To address this problem, the Air Force introduced the long-range navigation (loran) system into the equation. Loran defines the location of any strike site by determining its distance from a known location via the elapsed time of a dedicated radio signal between two or more points-providing much greater precision. The promise of using loran led the Air Force and the Aeronautical Chart and Information Center (ACIC) in St. Louis, Mo., an NGA predecessor, to take this possible solution a step further. The cartographers at ACIC took high-altitude photographs of Laos, Cambodia and Vietnam and broke them into sections, 10 miles square. Loran-directed RF-4Cs photographed each block, and the cartographers transferred the loran data to a series of photo maps, combining the high altitude work with the need to have accurate maps and charts.
The loran control points on the photomaps then went into a growing database along with other significant mission locations identified by the Air Force using those very same points. By 1971, the database became available for use at the 12th Reconnaissance Intelligence Technical Squadron at Tan Son Nhut airbase near Saigon. With accurate fixed points both on the photomaps and retrievable from the computer, the reconnaissance squadron could within 45 minutes accurately confirm the location of any strike point along the trail with a radio fix that related that location to the nearest known loran control point.
With this available combination of talent and technology, the photointerpreters began working with forward air controllers to address the immediate needs of any mission in progress with the new loran-driven tools. The controllers would have the photomaps in hand, with a special grid superimposed. They provided the location of a target or a successful strike as portrayed on their photomap to the technical squadron at Tan Son Nhut, along with the information supplied by the grid. The technical squadron could then supply the pilot with his loran position, both for his purpose and to revisit the point of attack later for evaluation and lessons learned.

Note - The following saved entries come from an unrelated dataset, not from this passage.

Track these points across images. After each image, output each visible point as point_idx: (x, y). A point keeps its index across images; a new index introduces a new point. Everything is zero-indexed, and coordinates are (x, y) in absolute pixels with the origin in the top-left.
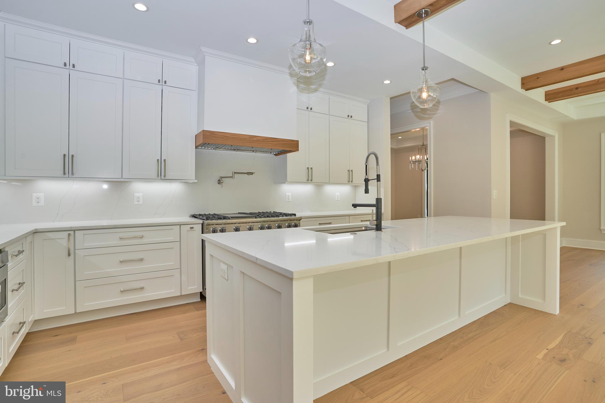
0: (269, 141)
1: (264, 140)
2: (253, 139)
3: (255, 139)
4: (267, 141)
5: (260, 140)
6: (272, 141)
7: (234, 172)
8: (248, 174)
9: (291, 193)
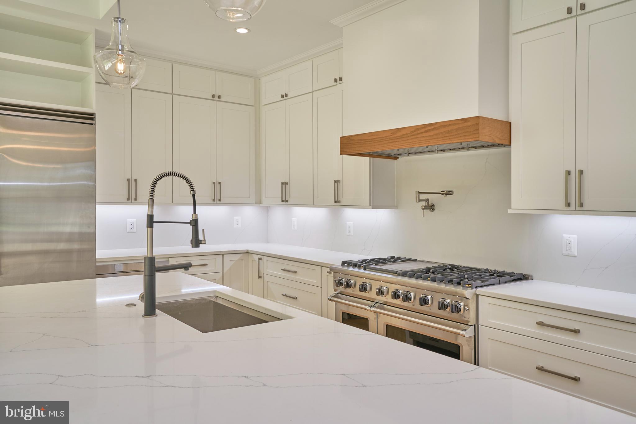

Following the January 1973 Paris cease-fire agreement, PAVN had greatly expanded its logistics lifeline to the South, the Ho Chi Minh Trail. With the trail complex no longer subject to US air attacks, North Vietnam was shipping massive quantities of supplies and equipment southward--80,000 tons of military supplies in 1973 alone, including 27,000 tons of weapons, 6,000 tons of petroleum products, and 40,000 tons of rice. One hundred thousand fresh PAVN troops had marched down the trail to the South during 1973, and another 80,000 were on their way south during the first half of 1974. PAVN's troop strength in the South, decimated by the 1972 Easter offensive, now stood at its highest level of the war--400,000 full-time soldiers.
By 1975,the NVA had matured into a modern mechanized force; to exploit this new capability, they upgraded the Ho Chi Minh Trail into a two-lane highway, paralleled by a pipeline with pumping stations for supplying fuel. This "trail" was supplemented by a network of east-west feeder roads, particularly in the I Corps area, that allowed the North Vietnamese to launch their attacks eastward with great rapidity from sanctuary positions close to the South Vietnamese positions. By attacking on a basically west-to-east axis, the NVA prevented the ARVN divisions in I and II Corps from concentrating their forces as they could have done if the NVA had been forced to launch their assault across the DMZ along a generally north-to-south axis.